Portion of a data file
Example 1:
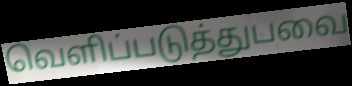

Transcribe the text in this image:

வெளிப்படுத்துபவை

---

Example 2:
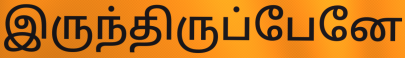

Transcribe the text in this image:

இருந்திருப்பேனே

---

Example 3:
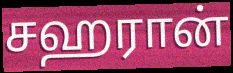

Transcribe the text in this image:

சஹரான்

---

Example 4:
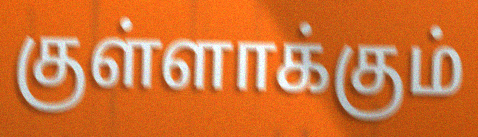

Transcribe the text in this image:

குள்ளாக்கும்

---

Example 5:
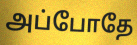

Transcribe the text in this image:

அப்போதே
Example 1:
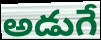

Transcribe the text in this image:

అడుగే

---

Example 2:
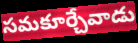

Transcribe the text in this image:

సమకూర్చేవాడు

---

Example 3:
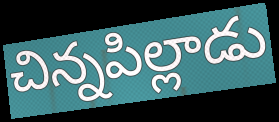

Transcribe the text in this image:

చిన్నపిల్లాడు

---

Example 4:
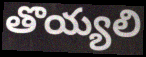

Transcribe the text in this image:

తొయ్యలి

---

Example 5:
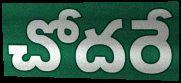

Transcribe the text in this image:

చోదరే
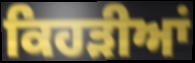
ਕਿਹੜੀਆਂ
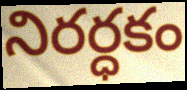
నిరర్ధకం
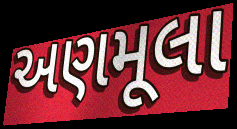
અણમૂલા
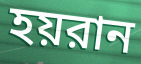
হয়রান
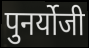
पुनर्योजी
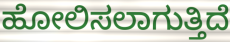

§ **Task directions**
Write out all of the lines above without any change, omitting the pictures.

§ **The response**
Example 1:

Transcribe the text in this image:

வெளிப்படுத்துபவை

---

Example 2:

Transcribe the text in this image:

இருந்திருப்பேனே

---

Example 3:

Transcribe the text in this image:

சஹரான்

---

Example 4:

Transcribe the text in this image:

குள்ளாக்கும்

---

Example 5:

Transcribe the text in this image:

அப்போதே
Example 1:

Transcribe the text in this image:

అడుగే

---

Example 2:

Transcribe the text in this image:

సమకూర్చేవాడు

---

Example 3:

Transcribe the text in this image:

చిన్నపిల్లాడు

---

Example 4:

Transcribe the text in this image:

తొయ్యలి

---

Example 5:

Transcribe the text in this image:

చోదరే
ਕਿਹੜੀਆਂ
నిరర్ధకం
અણમૂલા
হয়রান
पुनर्योजी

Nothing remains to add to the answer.